New legislation will make it possible for police and justice ministry officials to hack into suspects’ computers even if the server is abroad, and tap into Skype conversations, according to various media reports on Thursday.

Nos television says justice minister Ivo Opstelten has drawn up a draft bill to tackle computer-related crimes because current rules are outdated. The bill has been sent to the public prosecution department and legal experts for their opinion.

Opstelten says the new rules will allow officials to better combat ‘botnets’ – networks of computers which have been taken over by crooks and used to bombard systems with information, spread viruses or steal inlog details.


Dutch banks and other institutions have been plagued by a recent spate of DDoS attacks, in which botnets are used to blast them with information, effectively putting their websites out of action.

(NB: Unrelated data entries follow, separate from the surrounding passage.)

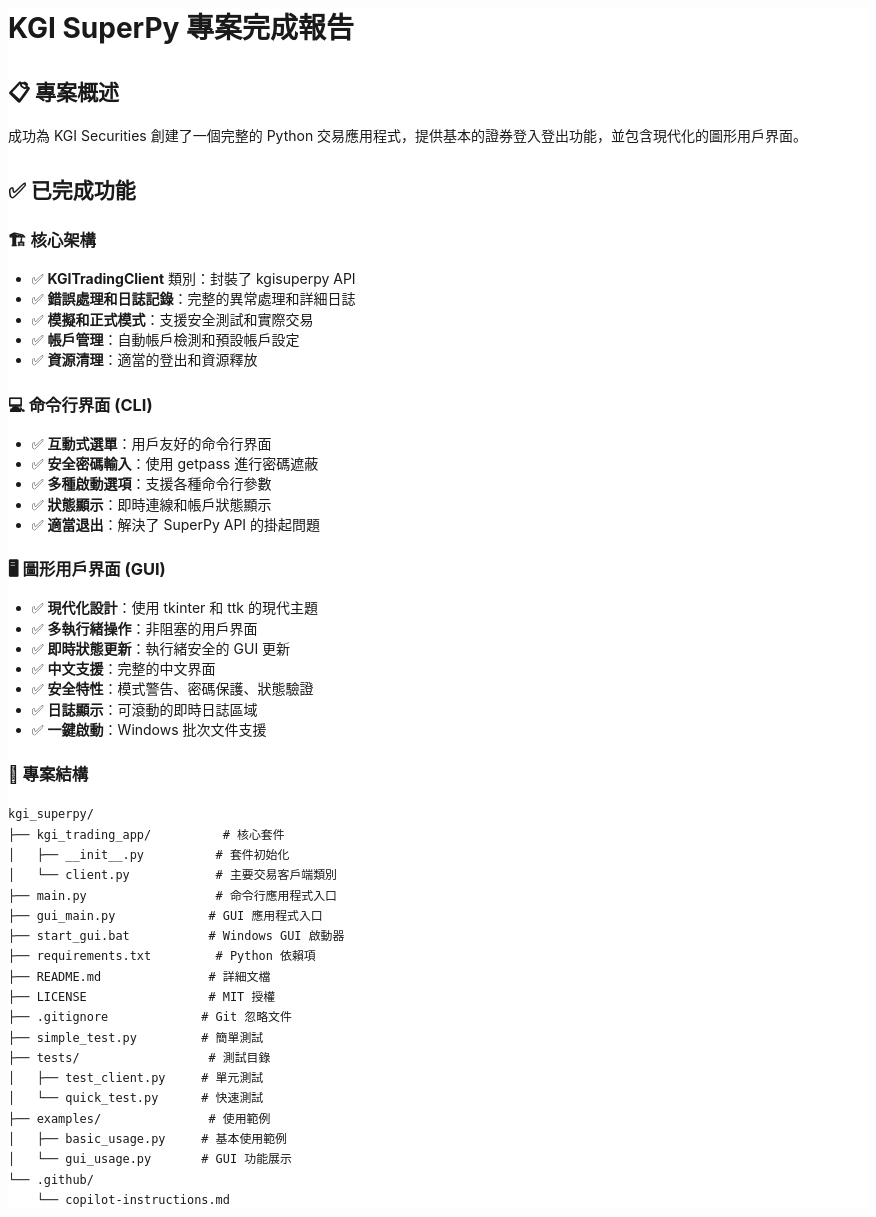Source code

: # KGI SuperPy 專案完成報告

## 📋 專案概述

成功為 KGI Securities 創建了一個完整的 Python 交易應用程式，提供基本的證券登入登出功能，並包含現代化的圖形用戶界面。

## ✅ 已完成功能

### 🏗️ 核心架構
- ✅ **KGITradingClient** 類別：封裝了 kgisuperpy API
- ✅ **錯誤處理和日誌記錄**：完整的異常處理和詳細日誌
- ✅ **模擬和正式模式**：支援安全測試和實際交易
- ✅ **帳戶管理**：自動帳戶檢測和預設帳戶設定
- ✅ **資源清理**：適當的登出和資源釋放

### 💻 命令行界面 (CLI)
- ✅ **互動式選單**：用戶友好的命令行界面
- ✅ **安全密碼輸入**：使用 getpass 進行密碼遮蔽
- ✅ **多種啟動選項**：支援各種命令行參數
- ✅ **狀態顯示**：即時連線和帳戶狀態顯示
- ✅ **適當退出**：解決了 SuperPy API 的掛起問題

### 🖥️ 圖形用戶界面 (GUI)
- ✅ **現代化設計**：使用 tkinter 和 ttk 的現代主題
- ✅ **多執行緒操作**：非阻塞的用戶界面
- ✅ **即時狀態更新**：執行緒安全的 GUI 更新
- ✅ **中文支援**：完整的中文界面
- ✅ **安全特性**：模式警告、密碼保護、狀態驗證
- ✅ **日誌顯示**：可滾動的即時日誌區域
- ✅ **一鍵啟動**：Windows 批次文件支援

### 📁 專案結構
```
kgi_superpy/
├── kgi_trading_app/          # 核心套件
│   ├── __init__.py          # 套件初始化
│   └── client.py            # 主要交易客戶端類別
├── main.py                  # 命令行應用程式入口
├── gui_main.py             # GUI 應用程式入口
├── start_gui.bat           # Windows GUI 啟動器
├── requirements.txt         # Python 依賴項
├── README.md               # 詳細文檔
├── LICENSE                 # MIT 授權
├── .gitignore             # Git 忽略文件
├── simple_test.py         # 簡單測試
├── tests/                  # 測試目錄
│   ├── test_client.py     # 單元測試
│   └── quick_test.py      # 快速測試
├── examples/               # 使用範例
│   ├── basic_usage.py     # 基本使用範例
│   └── gui_usage.py       # GUI 功能展示
└── .github/
    └── copilot-instructions.md
```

The new rules would give police investigators the right to access servers to disable botnets. This option could only be used under strict conditions and would have to be approved first by a judge, the minister said.

If passed, the legislation would also force people suspected of terrorist or child pornography offences to hand over their passwords and encryption details or face up to three years in jail, the Telegraaf said. It would also give police the right to listen in to Skype and other VOIP conversations.

Opstelten also plans to make to make it a criminal offence to ‘buy’ stolen computer information, Nos says.